WORK ORDER 1: Recast the lines of the listing, from the line with "Revenue, Cost Of Goods Sold, Gross Profit" through the end of the listing, as a Markdown table with the columns Row and Line. Skip blank lines and leave the pictures out.

EXCERPT:
--- START ---

Have you ever heard of Parkour? If you think you could be interested in trying out this new and fun exercise in Bangkok, see what Asia Parkour owner Julien Vigroux has to say about it.
- Where did your passion for Parkour originate?
I’ve always been very active since I was a child; practicing football, running and martial arts. I took my inspiration from Japanese animation and super heroes (e.g. Spiderman) like many other kids. I was quite shy and introverted and doing sports was the best way to express myself; in order to say what I have to say.
One day, about 17 years ago, my older brother Stephane had the chance to be introduced to David Belle, the pioneer and co-founder of Parkour. We happened to live 10 minutes away by car from the birthplace of Parkour, a little town called “Lisses”, where David resided. Stephane started an intensive “internship” training with David. Soon after, my second older brother Johann started to train with Stephane and a few other people living in Lisses. They called themselves “Les Traceurs” (like the U.S. movie ‘The Tracers’). We kept calling ourselves this and today this term is still in use to identify a person doing Parkour.

--- END ---

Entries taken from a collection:
--- START ---

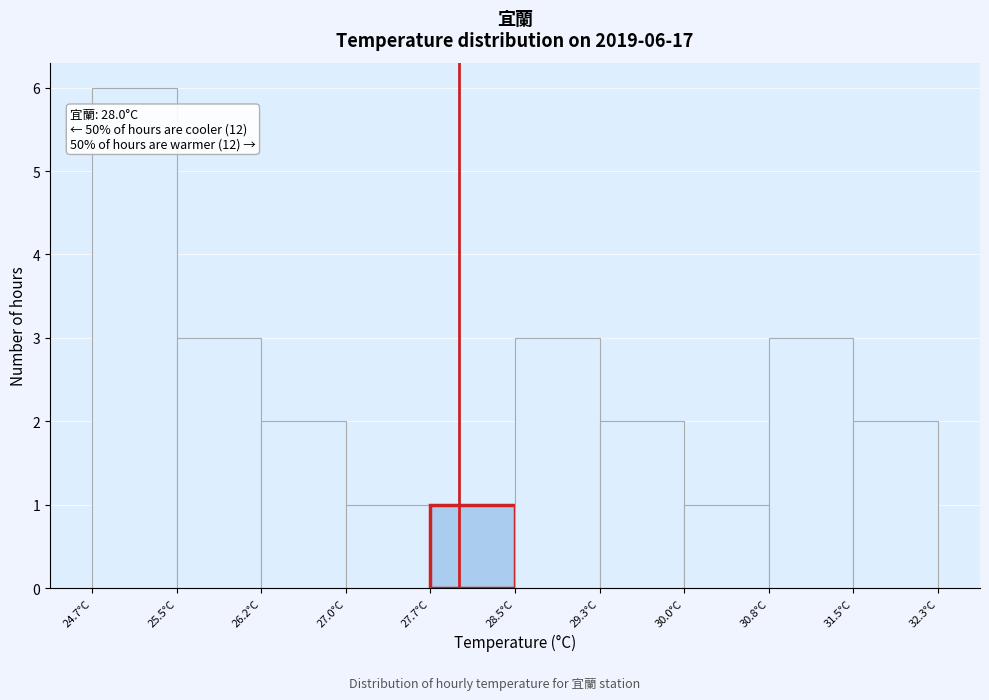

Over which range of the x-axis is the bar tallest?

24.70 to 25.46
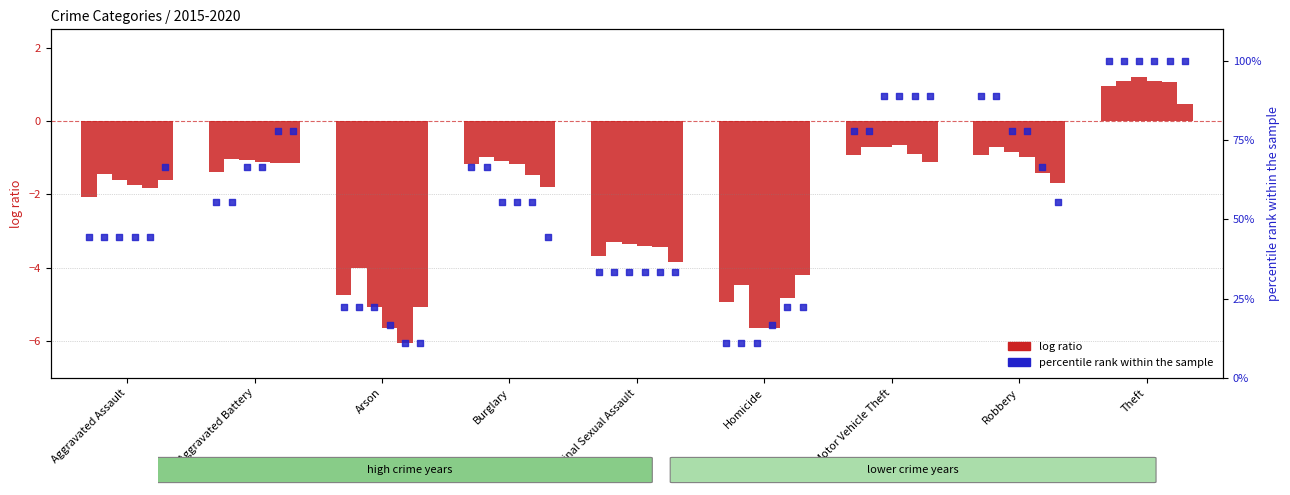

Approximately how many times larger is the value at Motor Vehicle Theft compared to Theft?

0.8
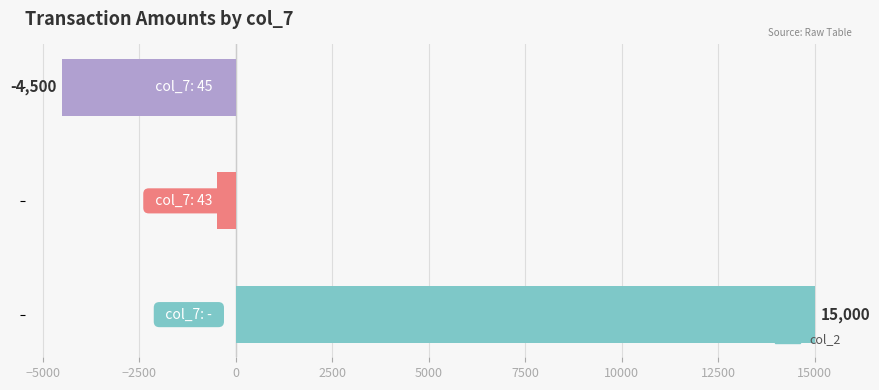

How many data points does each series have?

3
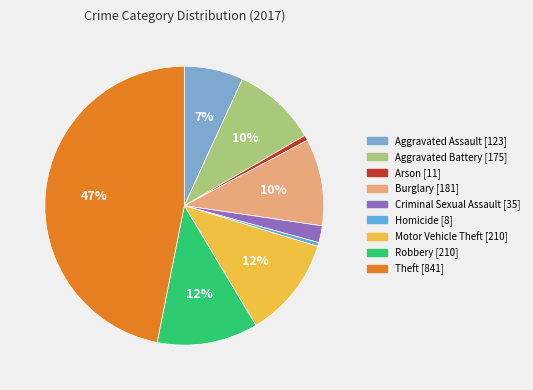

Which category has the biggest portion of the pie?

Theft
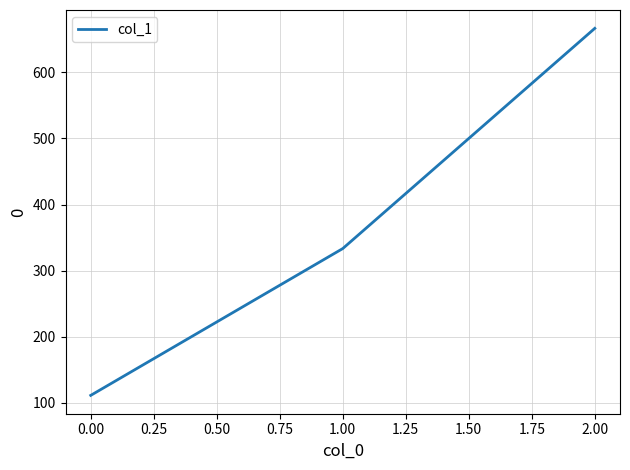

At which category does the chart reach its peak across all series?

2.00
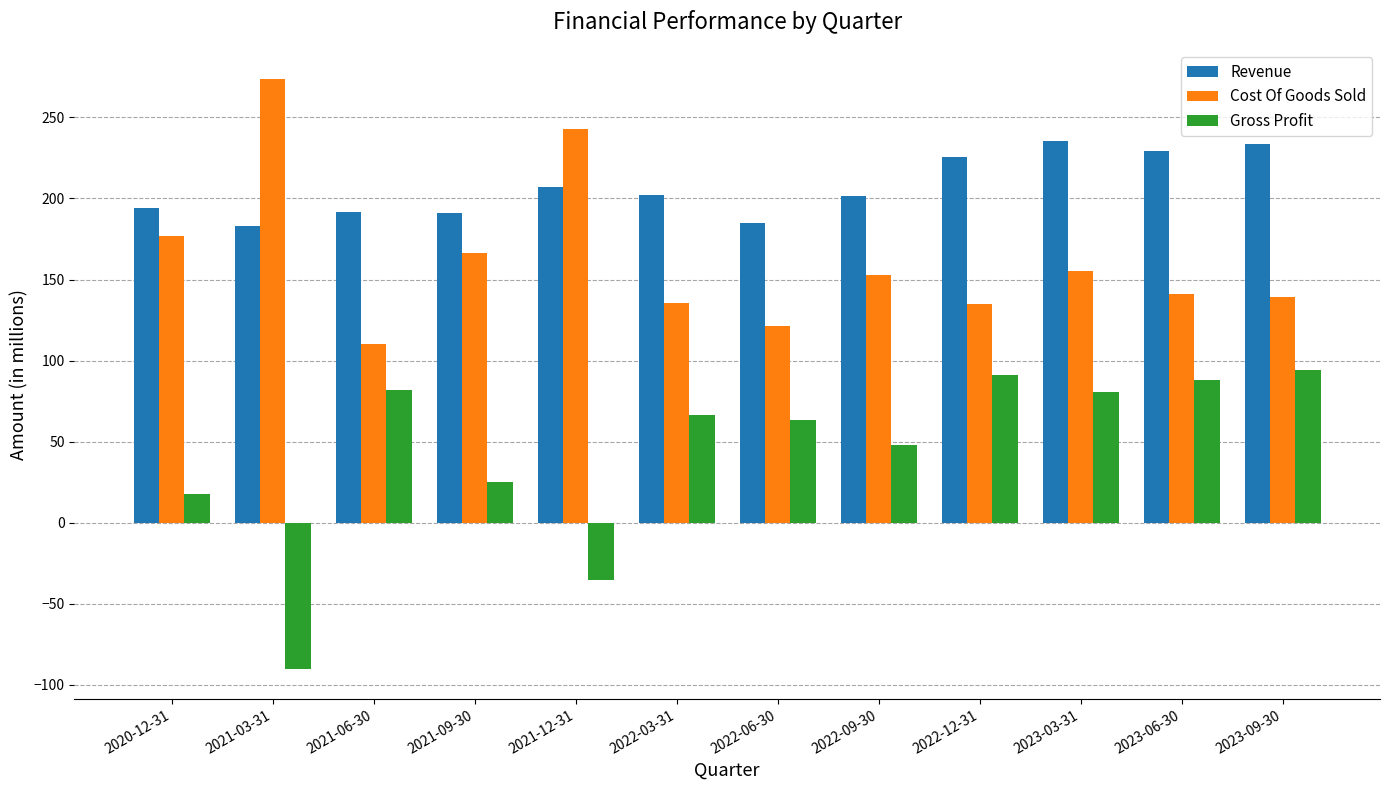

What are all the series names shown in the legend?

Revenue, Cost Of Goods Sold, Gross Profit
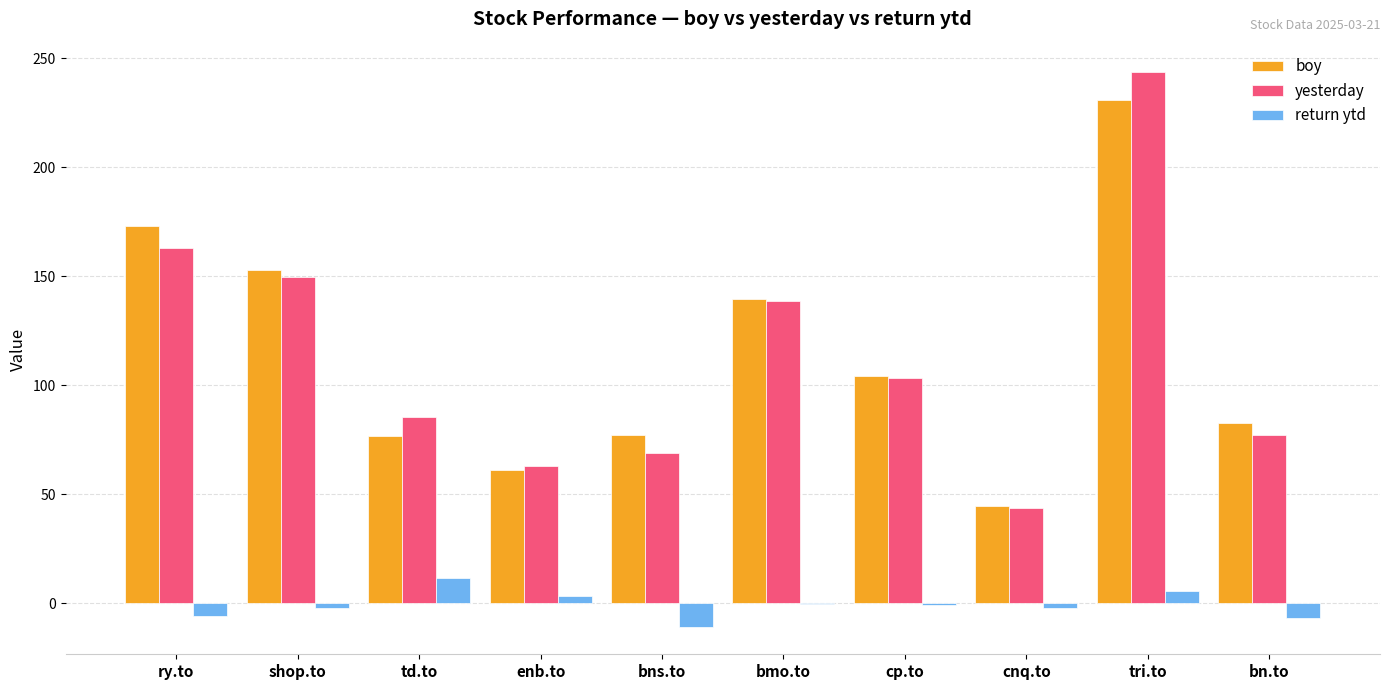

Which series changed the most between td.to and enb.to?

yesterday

--- END ---

WORK ORDER 2: In the Parkour interview, why was doing sports so important to Julien Vigroux as a child?

TASK RESPONSE 1:
| Row | Line |
|---|---|
| 1 | Revenue, Cost Of Goods Sold, Gross Profit |
| 2 | Which series changed the most between td.to and enb.to? |
| 3 | yesterday |

TASK RESPONSE 2: Julien Vigroux was quite shy and introverted as a child. Doing sports was the best way to self-express and say what needed to be said.